Compression wonderment: bzip2 squashed a basically-blank 8.5GB partition down to a 32MB compressed image file.

It’s a pity that this won’t apply to all of the partitions, else I could fit the entire hard disk into a 1GB Flash stick fairly easily. At the moment, it’s compressed 4 of 8 partitions & used just over a GB to store 10.6GB raw.

Leon Brooks said...

I’ve given myself an unfair advantage: I’d left a brace of unused partitions on each drive, which I’ll be able to press into service as transient boot partitions.

This means that I can basically cp -a enough file trees onto a t-b-p to reboot onto that with working LAN & sshd, then rework the other partitions, then reboot back onto the reworked system. Sounds fairly simple... except for the gap of over 4000km between keyboard & workings. About a fifth of the way around the world. (-:

Leon Brooks said...

So far, on the model system, I’ve been able to “cheat” successfully.

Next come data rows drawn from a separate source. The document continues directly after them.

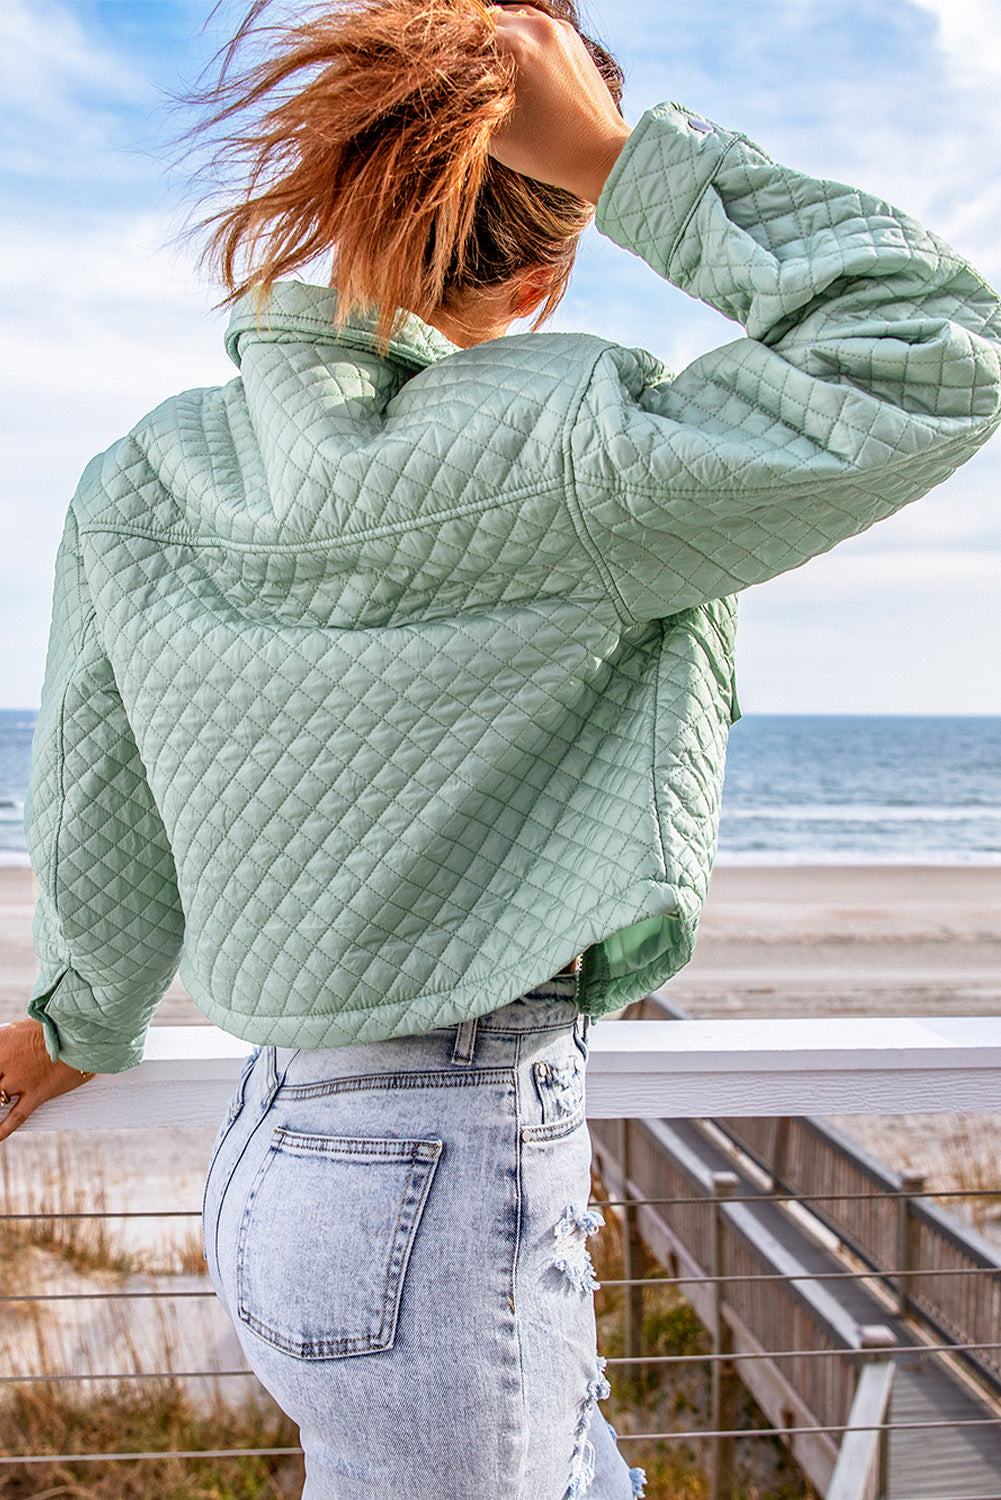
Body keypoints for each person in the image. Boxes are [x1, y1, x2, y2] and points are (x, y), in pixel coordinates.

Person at [1, 1, 999, 1495]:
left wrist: (71, 1022)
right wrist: (621, 157)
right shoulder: (570, 453)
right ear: (547, 266)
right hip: (451, 1152)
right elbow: (932, 350)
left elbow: (101, 802)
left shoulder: (142, 474)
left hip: (278, 1155)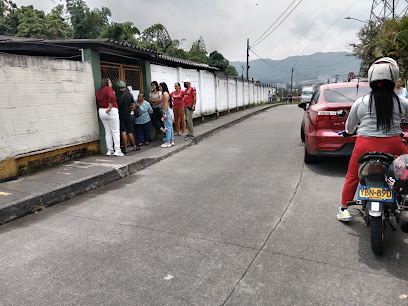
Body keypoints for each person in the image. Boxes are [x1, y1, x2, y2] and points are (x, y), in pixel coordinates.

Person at [338, 57, 408, 221]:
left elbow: (349, 128)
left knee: (352, 176)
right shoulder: (402, 102)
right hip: (394, 145)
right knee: (405, 171)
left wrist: (349, 131)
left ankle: (343, 209)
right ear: (394, 78)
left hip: (364, 145)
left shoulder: (360, 102)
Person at [95, 78, 123, 157]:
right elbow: (111, 97)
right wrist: (110, 107)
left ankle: (109, 150)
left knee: (107, 132)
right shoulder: (109, 89)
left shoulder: (99, 90)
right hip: (110, 110)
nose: (111, 84)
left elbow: (97, 99)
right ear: (107, 83)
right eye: (110, 82)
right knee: (115, 131)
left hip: (101, 110)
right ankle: (117, 150)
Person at [113, 79, 139, 153]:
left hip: (119, 115)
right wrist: (128, 110)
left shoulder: (115, 97)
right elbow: (134, 107)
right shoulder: (129, 96)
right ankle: (134, 146)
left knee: (123, 131)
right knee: (130, 131)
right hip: (127, 115)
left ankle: (125, 148)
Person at [159, 82, 174, 148]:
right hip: (168, 110)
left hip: (166, 110)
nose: (159, 88)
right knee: (170, 126)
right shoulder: (166, 93)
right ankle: (170, 140)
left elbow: (166, 104)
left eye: (160, 87)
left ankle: (168, 141)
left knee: (167, 127)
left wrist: (164, 113)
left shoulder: (165, 93)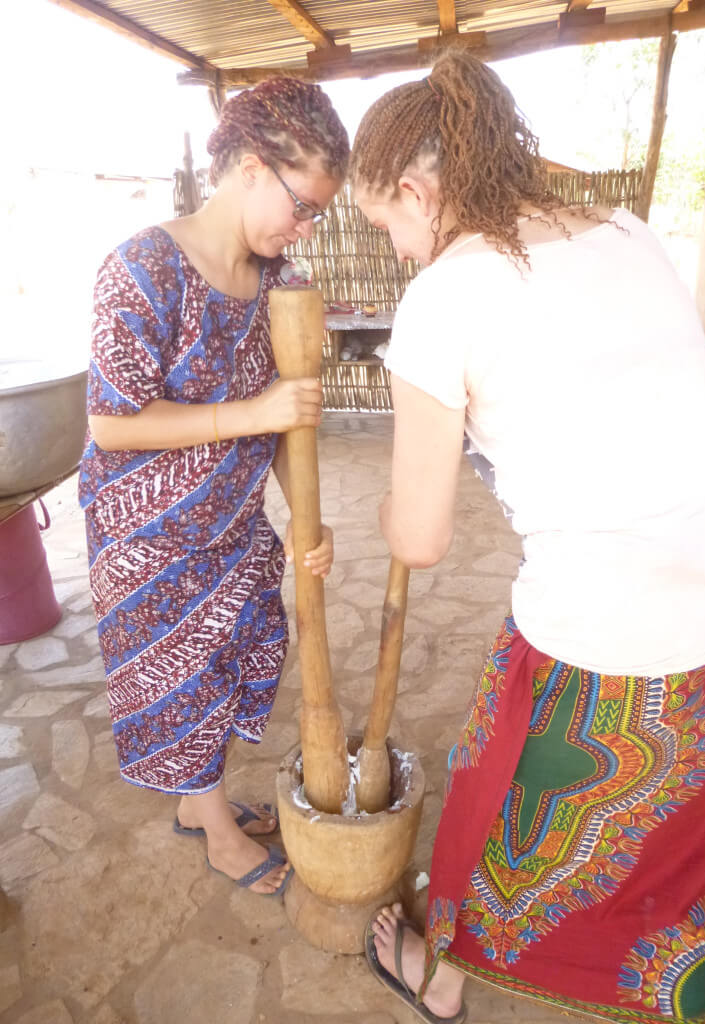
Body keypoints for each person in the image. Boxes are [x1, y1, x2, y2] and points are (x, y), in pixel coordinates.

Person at [350, 50, 705, 1024]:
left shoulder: (446, 294)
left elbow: (418, 537)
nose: (404, 252)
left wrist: (383, 509)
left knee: (490, 799)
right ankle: (663, 985)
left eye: (391, 228)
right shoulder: (624, 229)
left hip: (610, 612)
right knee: (672, 831)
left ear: (419, 190)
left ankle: (440, 974)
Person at [79, 79, 349, 897]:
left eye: (316, 215)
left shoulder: (277, 286)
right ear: (253, 169)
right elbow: (110, 425)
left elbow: (282, 420)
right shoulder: (142, 269)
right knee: (184, 676)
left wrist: (308, 517)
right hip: (148, 535)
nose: (303, 227)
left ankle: (201, 802)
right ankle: (216, 824)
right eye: (301, 204)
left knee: (239, 653)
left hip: (231, 523)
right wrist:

I set up the second drive as a set of RAID partitions (with mods to /etc/raidtab & /etc/mdadm.conf), added a new boot option to /boot/grub/menu.lst which treats the RAID as root (etc) & has an initrd containing modules like raid1, then booted into the RAIDed partitions (still retaining, up to now, the ability to boot old-style in case some part doesn’t work as well as it should).

Then merged the old partitions into the RAID & deleted the old-style boot option.